The problem ▸ Could you copy out all the lines in the material below where the word "that" occurs?
Start of Material for the task
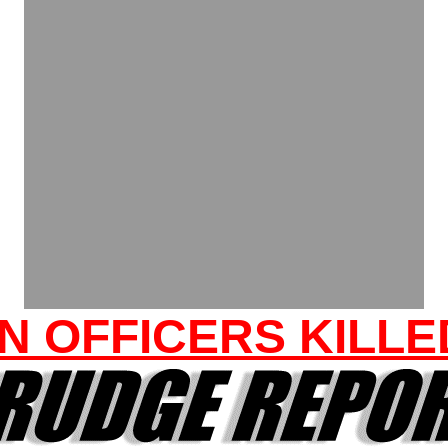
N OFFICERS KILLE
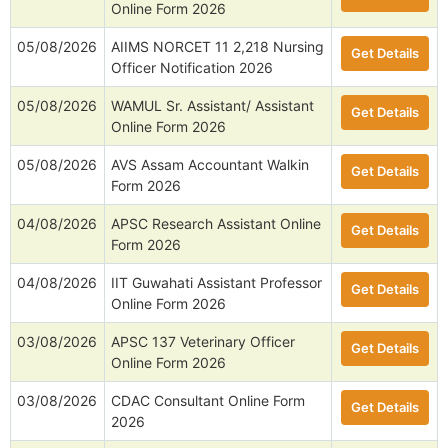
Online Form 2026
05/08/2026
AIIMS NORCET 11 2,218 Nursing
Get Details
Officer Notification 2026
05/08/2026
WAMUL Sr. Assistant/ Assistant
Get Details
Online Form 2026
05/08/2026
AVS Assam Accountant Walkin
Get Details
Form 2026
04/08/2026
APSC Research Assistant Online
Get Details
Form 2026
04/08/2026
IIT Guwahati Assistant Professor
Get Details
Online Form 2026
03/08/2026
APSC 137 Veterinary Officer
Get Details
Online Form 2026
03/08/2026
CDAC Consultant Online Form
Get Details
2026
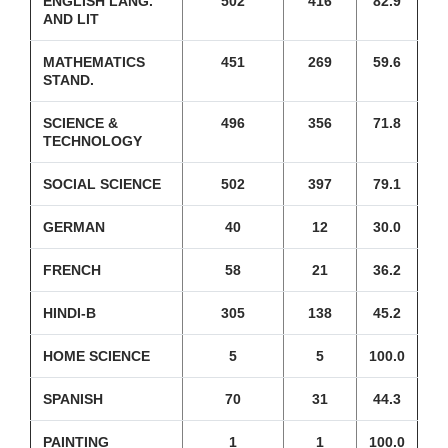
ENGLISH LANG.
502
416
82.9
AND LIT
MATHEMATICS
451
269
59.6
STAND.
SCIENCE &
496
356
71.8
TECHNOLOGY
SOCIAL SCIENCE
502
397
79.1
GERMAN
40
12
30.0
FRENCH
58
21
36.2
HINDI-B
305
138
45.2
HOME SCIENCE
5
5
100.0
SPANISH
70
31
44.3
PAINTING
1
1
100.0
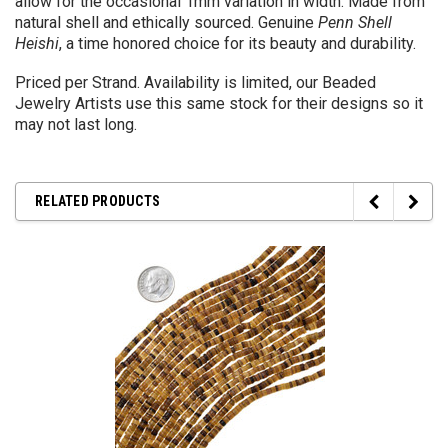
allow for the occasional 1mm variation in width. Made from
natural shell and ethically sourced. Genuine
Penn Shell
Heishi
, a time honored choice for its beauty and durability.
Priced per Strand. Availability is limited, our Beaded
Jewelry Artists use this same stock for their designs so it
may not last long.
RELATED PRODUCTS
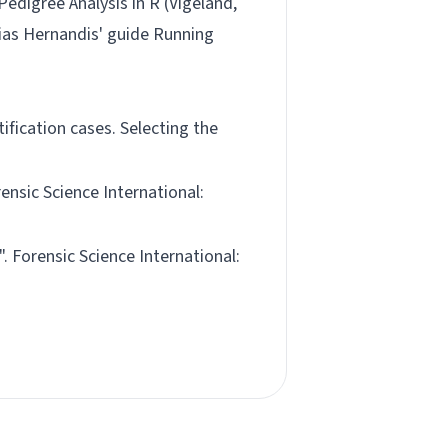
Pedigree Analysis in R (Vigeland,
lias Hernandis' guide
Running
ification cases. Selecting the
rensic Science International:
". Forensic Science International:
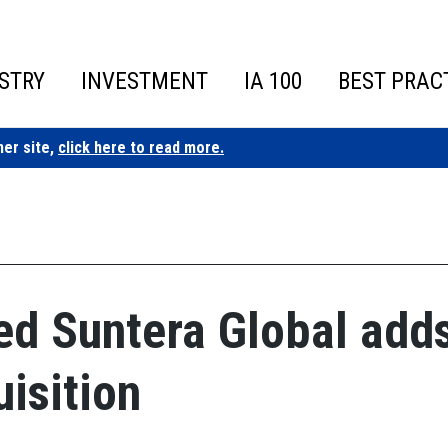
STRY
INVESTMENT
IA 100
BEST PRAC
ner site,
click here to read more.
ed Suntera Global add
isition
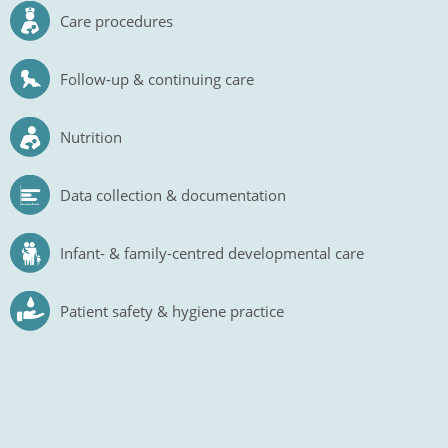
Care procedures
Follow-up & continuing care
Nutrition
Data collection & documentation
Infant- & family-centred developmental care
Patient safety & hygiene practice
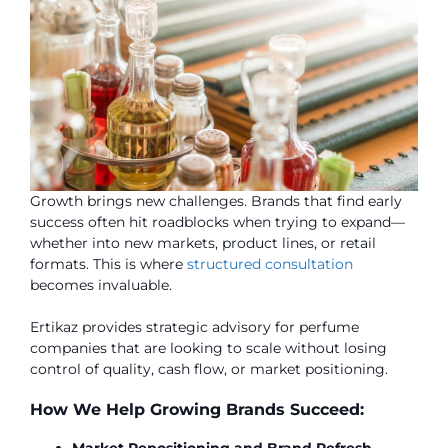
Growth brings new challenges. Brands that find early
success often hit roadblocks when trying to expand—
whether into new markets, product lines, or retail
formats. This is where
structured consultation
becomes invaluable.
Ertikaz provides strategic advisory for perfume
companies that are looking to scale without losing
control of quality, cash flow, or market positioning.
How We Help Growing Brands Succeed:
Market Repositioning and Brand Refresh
End of Material for the task
Answer for the task ▸
Growth brings new challenges. Brands that find early
companies that are looking to scale without losing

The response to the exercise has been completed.